- 7" vinyl single cover

Song by Jacques Brel

from the album Les Bourgeois
- Released: 1962
- Recorded: March 6, 1962
- Genre: Chanson
- Length: 2:37
- Label: Barclay
- Songwriter: Jacques Brel

= Le Plat Pays =

1962 song by Jacques Brel

"Le Plat Pays" (Translation: 'The Flat Country') is a French-language song by Belgian singer Jacques Brel about his home country. It also exists in a Dutch-language version as "Mijn vlakke land" ('My Flat Country'), also performed by him. The French lyrics are by Jacques Brel, the Dutch lyrics by Ernst van Altena.

==Concept==
Recorded on 6 March 1962, the song describes the North Sea as the final wasteland of Belgium's borders, then mentions the mist, the winds from all corners and cathedrals as "the only mountains" his country has. Brel sees the sky as "so low" that "a canal gets lost", and "so gray", that "a canal would hang itself". The low brooding sky brings his people humility.
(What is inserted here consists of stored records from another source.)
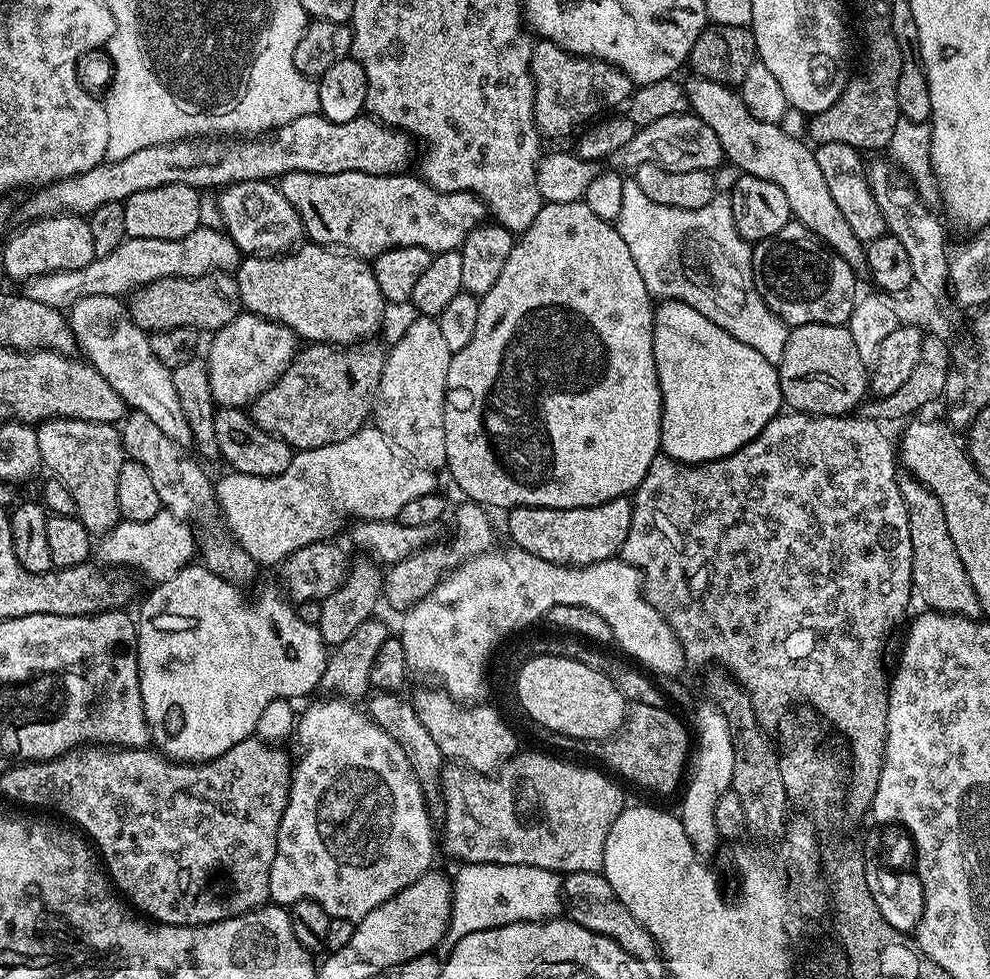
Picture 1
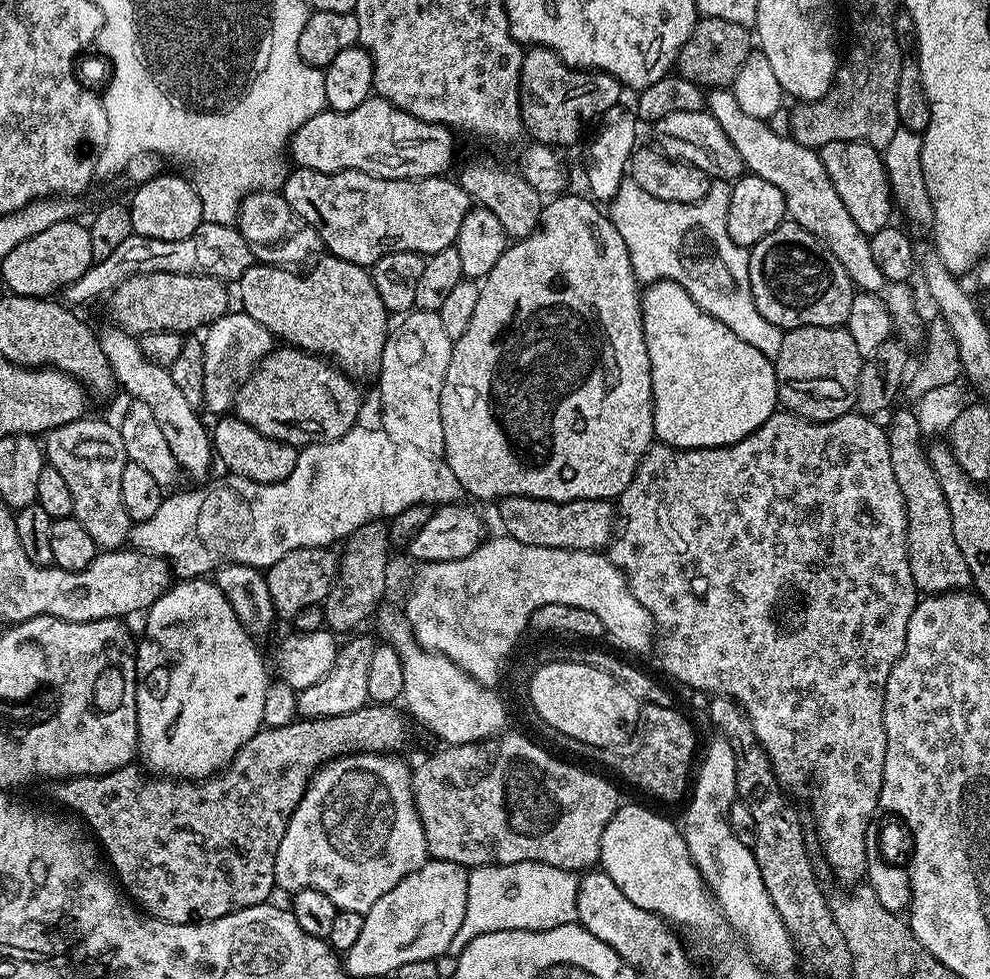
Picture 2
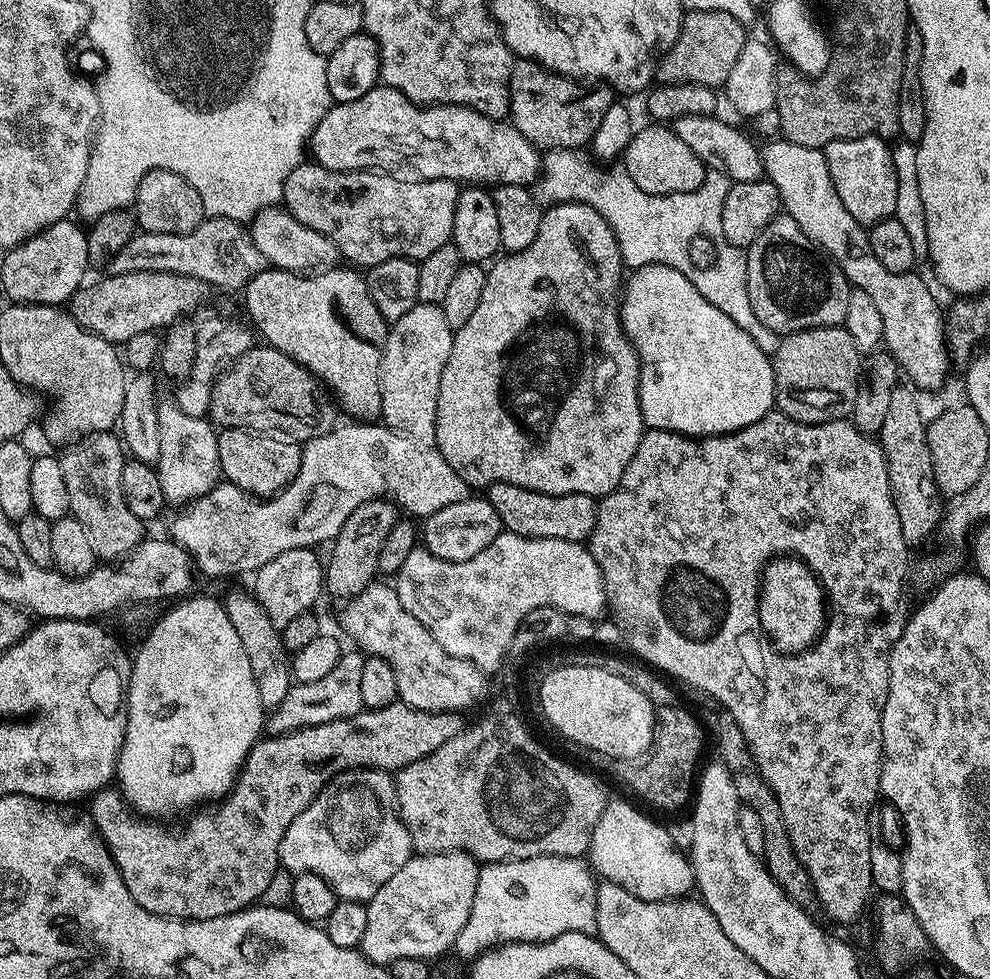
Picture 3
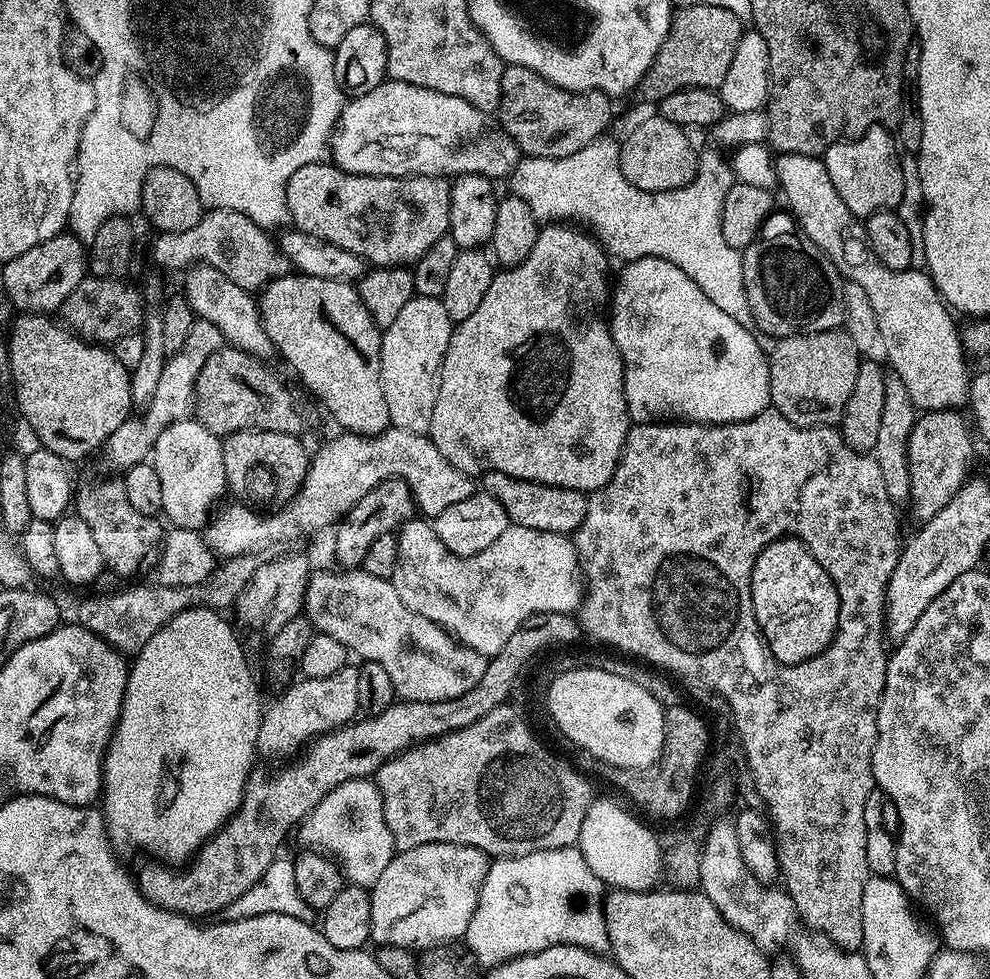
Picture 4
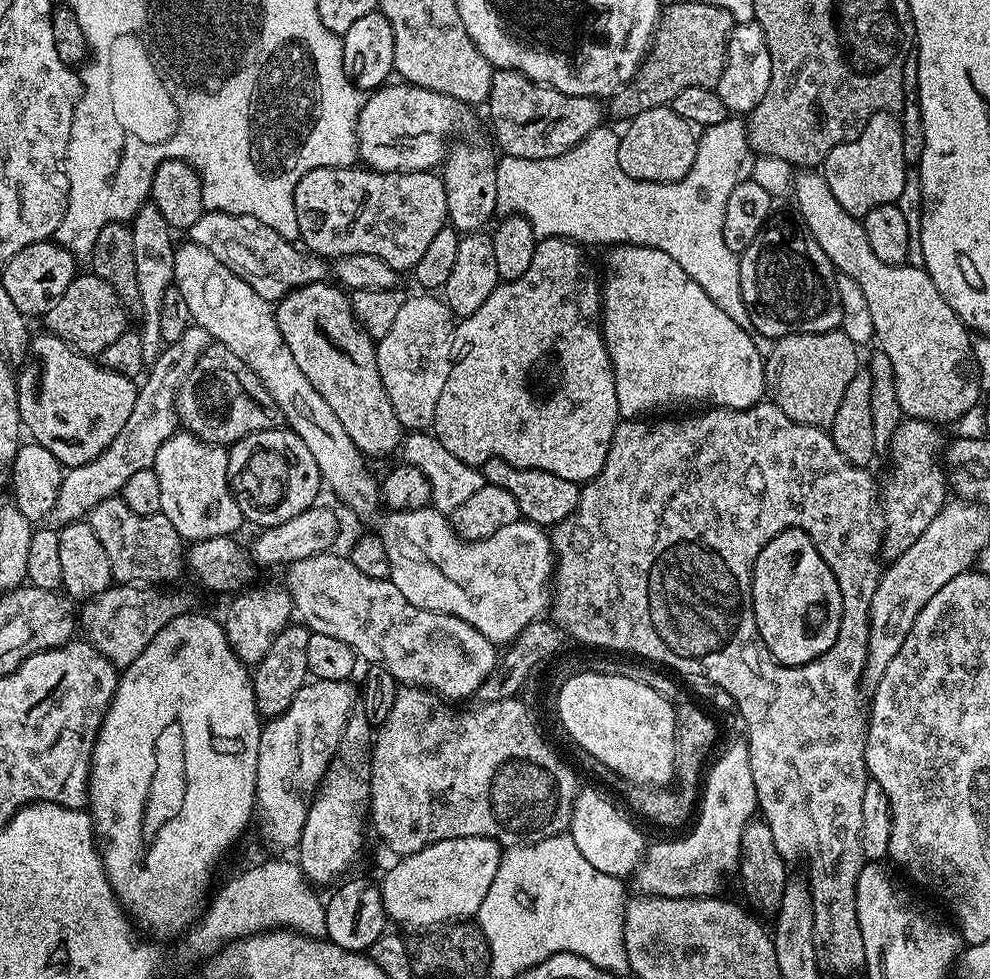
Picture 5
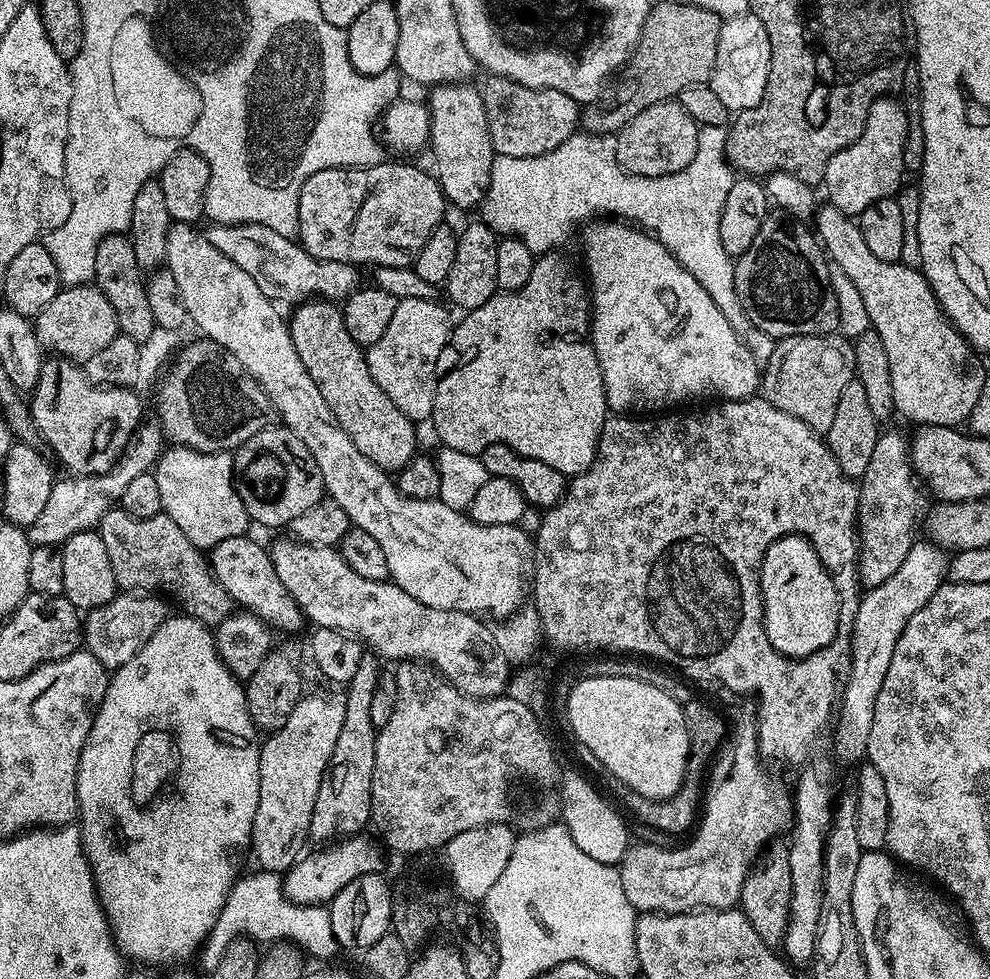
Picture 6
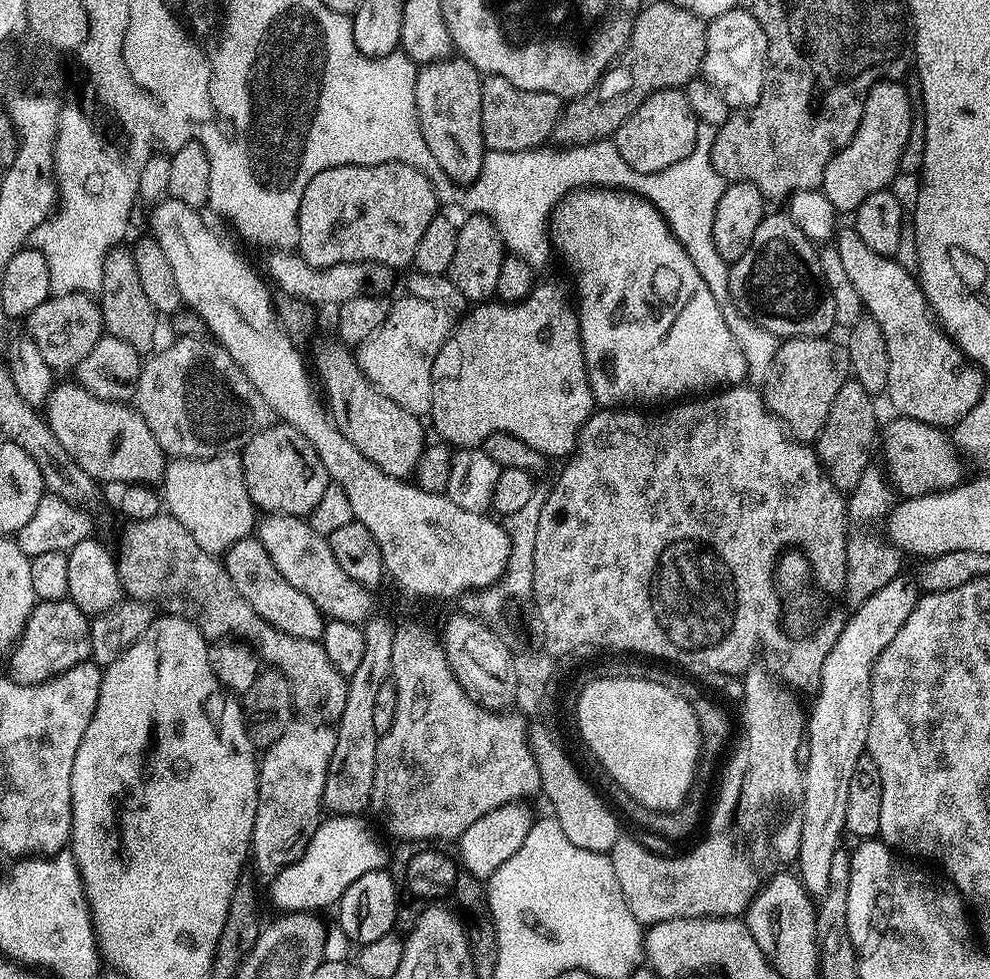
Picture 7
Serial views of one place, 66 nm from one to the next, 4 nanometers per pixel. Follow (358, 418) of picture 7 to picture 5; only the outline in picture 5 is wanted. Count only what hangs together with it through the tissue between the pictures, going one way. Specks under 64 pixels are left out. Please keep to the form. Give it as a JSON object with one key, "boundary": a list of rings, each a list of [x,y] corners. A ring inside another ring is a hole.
{"boundary":[[[332,282],[307,284],[288,292],[275,305],[276,325],[294,354],[294,362],[306,374],[310,386],[322,394],[338,422],[350,434],[350,442],[365,457],[388,456],[401,447],[405,429],[386,398],[382,374],[378,374],[375,343],[352,313],[352,301],[343,287]]]}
Yet, despite the grey skies and rain he still declares his country as "his".
The flat country referred to in the song is West Flanders, the region in Belgium from which his family originated. It is a region with many open fields and few trees. Because this landscape is rather typical not only of the West Flanders, but of large swathes of the Low Countries, the Dutch version of the song is popular in the Netherlands. He also refers to the Flemish seasonal workers who left their farms every winter to work in the textile mills of Northern France from November to May. (Les fils de novembre qui nous reviennent en mai)

==In popular culture==
The success encountered in Paris by his Swiss mentor friend Jean Villard' "La Venoge", about a little-known Swiss river located entirely within the canton Vaud, inspired and encouraged him to write the song.

Valencian singer Ovidi Montllor wrote a largely modified version, "El Meu Poble Alcoi" ("My Hometown Alcoi"), which he dedicated to the city where he was born and grown up.

The song was also referenced in the original French-language version of Asterix in Belgium, where the Belgian leader tells Asterix, Obelix and Vitalstatistix that "in his flat country oppidums are the only mountains."

The Italian singer and author Herbert Pagani wrote and interpreted a cover titled "La Lombardia".